Stored data

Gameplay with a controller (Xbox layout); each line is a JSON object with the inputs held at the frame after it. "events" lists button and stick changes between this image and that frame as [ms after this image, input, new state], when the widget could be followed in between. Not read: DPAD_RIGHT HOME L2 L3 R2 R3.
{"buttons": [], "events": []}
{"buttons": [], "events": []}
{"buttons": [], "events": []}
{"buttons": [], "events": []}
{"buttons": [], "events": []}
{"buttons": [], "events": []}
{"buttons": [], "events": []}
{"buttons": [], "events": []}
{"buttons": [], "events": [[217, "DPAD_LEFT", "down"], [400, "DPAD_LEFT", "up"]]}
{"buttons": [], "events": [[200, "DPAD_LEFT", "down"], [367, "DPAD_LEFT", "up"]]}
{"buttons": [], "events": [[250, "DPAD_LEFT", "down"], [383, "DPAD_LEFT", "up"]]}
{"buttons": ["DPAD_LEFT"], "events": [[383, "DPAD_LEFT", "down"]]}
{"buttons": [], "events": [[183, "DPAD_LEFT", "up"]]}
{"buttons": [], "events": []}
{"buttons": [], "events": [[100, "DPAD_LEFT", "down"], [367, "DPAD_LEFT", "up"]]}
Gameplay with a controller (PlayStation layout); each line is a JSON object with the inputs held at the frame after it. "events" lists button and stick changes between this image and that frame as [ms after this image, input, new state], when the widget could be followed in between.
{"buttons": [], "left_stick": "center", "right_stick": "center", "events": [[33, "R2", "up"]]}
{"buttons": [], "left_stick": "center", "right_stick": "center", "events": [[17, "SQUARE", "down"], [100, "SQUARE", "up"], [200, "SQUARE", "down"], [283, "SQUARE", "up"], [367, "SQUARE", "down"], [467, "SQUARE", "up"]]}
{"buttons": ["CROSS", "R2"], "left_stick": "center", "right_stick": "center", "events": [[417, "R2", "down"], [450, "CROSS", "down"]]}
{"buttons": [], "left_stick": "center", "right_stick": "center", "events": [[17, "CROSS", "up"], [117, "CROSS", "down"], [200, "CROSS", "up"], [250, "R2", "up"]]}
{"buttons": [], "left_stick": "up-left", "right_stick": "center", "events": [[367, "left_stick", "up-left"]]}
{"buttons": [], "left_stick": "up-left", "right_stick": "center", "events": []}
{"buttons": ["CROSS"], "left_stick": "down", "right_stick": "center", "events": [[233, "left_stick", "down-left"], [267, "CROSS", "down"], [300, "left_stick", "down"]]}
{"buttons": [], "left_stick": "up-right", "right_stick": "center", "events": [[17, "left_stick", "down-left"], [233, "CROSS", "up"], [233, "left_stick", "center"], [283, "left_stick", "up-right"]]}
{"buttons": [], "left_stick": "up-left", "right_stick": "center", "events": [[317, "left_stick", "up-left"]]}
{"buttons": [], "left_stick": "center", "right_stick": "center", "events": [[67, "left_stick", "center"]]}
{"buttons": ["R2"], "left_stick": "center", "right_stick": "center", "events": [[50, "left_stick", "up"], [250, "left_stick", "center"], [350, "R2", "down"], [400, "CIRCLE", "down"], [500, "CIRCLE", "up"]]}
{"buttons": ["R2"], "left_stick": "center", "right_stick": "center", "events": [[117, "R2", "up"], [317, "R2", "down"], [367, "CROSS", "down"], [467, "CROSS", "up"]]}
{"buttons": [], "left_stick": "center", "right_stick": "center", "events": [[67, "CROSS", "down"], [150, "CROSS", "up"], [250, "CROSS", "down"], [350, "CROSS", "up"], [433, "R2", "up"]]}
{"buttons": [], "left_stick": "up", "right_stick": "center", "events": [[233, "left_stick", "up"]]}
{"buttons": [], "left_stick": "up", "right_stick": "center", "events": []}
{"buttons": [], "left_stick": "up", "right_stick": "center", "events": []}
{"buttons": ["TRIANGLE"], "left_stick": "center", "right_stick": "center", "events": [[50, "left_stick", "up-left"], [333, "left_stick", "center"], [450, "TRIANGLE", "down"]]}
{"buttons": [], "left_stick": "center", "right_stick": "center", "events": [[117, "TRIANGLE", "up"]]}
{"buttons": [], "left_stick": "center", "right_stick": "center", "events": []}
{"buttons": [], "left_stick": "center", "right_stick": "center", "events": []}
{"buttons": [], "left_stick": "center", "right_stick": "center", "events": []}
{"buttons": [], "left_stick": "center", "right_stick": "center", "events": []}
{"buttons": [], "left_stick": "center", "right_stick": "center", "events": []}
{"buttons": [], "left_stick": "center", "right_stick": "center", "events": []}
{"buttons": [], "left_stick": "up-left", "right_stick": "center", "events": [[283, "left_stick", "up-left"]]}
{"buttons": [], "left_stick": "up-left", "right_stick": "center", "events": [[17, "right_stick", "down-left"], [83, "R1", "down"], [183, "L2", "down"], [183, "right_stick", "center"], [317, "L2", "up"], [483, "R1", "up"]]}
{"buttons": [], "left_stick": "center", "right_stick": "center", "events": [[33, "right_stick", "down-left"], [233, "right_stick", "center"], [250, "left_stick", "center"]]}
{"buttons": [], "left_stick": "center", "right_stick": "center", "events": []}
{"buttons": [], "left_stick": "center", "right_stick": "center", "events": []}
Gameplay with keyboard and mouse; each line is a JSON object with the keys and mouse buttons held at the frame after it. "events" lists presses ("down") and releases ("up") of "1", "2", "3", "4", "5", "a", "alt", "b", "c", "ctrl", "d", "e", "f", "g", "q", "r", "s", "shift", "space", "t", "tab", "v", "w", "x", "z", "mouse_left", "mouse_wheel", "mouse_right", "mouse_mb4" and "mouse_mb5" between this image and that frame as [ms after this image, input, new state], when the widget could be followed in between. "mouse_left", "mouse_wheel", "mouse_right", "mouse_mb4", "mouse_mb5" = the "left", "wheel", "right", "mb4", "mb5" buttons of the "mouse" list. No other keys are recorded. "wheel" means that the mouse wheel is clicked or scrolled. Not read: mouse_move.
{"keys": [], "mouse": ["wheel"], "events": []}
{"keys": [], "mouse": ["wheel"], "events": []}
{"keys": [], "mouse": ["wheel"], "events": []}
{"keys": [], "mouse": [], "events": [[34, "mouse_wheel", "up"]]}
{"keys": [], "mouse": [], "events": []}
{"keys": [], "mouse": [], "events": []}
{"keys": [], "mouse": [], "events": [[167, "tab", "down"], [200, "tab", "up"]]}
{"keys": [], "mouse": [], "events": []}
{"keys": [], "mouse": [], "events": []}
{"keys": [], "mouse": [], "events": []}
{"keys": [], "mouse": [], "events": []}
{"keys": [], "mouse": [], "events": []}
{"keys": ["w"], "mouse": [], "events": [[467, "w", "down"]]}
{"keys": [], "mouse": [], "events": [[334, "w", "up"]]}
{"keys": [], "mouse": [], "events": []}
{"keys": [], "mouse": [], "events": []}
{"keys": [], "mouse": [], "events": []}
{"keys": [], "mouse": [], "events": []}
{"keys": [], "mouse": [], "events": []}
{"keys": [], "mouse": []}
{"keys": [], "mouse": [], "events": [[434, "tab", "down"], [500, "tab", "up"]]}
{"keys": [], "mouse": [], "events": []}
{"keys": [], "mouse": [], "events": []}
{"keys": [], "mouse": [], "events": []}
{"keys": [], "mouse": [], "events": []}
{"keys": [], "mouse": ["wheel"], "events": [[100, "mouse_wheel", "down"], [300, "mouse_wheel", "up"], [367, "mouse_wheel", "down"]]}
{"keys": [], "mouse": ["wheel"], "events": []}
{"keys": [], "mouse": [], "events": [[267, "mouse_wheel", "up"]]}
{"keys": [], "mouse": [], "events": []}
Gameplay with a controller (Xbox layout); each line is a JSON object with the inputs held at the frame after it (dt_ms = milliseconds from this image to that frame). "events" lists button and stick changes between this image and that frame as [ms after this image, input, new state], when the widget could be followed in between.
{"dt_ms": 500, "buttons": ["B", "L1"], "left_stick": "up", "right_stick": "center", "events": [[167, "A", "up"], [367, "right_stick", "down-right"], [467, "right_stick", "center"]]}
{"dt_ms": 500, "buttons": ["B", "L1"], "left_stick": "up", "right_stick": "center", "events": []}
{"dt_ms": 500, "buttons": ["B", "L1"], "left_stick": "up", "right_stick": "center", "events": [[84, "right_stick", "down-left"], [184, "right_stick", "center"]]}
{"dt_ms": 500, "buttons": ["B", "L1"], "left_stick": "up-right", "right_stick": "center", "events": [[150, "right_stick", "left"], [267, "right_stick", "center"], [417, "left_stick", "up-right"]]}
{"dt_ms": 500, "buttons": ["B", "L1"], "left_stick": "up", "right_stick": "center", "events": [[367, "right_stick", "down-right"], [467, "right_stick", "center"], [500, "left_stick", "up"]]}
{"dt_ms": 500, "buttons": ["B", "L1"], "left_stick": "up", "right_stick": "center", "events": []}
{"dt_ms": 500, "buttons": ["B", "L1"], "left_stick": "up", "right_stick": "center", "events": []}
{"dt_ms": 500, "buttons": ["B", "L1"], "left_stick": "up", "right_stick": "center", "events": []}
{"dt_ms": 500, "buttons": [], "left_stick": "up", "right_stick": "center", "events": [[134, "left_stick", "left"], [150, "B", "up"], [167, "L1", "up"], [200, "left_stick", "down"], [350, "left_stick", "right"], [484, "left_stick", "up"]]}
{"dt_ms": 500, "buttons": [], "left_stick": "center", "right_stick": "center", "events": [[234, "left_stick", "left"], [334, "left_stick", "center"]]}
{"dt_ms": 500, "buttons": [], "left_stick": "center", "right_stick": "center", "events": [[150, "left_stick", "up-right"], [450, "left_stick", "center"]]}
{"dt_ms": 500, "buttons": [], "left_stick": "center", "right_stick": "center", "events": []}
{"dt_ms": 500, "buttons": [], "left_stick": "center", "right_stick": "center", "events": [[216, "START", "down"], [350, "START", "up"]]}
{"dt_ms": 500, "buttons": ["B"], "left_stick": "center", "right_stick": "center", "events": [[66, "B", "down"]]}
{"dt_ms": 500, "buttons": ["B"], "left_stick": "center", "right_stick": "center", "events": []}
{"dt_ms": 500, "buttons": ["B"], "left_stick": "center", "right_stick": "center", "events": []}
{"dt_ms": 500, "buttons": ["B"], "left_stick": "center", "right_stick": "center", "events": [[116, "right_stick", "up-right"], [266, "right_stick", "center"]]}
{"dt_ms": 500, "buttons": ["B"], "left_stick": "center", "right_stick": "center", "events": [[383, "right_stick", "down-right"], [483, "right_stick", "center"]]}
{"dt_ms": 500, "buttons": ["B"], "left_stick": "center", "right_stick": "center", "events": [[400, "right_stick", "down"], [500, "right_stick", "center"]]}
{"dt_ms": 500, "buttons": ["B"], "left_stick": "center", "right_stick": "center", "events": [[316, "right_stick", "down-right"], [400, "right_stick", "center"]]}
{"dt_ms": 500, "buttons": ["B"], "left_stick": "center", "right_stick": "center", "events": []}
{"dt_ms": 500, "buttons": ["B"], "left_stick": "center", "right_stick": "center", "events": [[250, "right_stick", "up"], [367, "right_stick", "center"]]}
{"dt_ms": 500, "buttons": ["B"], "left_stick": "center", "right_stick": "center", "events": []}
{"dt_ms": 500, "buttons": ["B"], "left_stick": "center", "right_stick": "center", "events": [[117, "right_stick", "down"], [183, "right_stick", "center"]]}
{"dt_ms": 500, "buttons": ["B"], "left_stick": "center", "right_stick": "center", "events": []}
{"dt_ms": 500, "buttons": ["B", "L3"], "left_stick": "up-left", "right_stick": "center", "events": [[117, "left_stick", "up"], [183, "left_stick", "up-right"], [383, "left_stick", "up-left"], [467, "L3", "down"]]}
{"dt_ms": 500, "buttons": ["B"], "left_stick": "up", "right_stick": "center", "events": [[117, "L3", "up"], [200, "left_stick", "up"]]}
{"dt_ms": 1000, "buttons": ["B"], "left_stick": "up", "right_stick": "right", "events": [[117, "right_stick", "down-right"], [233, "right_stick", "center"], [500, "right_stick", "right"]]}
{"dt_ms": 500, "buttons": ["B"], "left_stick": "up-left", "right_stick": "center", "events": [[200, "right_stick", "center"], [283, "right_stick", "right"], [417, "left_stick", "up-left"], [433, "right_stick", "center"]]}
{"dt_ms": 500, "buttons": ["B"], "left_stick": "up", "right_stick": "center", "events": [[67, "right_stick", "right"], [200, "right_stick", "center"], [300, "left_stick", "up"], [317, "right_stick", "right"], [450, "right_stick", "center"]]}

§ **WHAT NEEDS TO BE DONE**:
Which lines above contain "Xbox"? Show each of them.

§ **RESULT OF THE TASK**:
Gameplay with a controller (Xbox layout); each line is a JSON object with the inputs held at the frame after it. "events" lists button and stick changes between this image and that frame as [ms after this image, input, new state], when the widget could be followed in between. Not read: DPAD_RIGHT HOME L2 L3 R2 R3.
Gameplay with a controller (Xbox layout); each line is a JSON object with the inputs held at the frame after it (dt_ms = milliseconds from this image to that frame). "events" lists button and stick changes between this image and that frame as [ms after this image, input, new state], when the widget could be followed in between.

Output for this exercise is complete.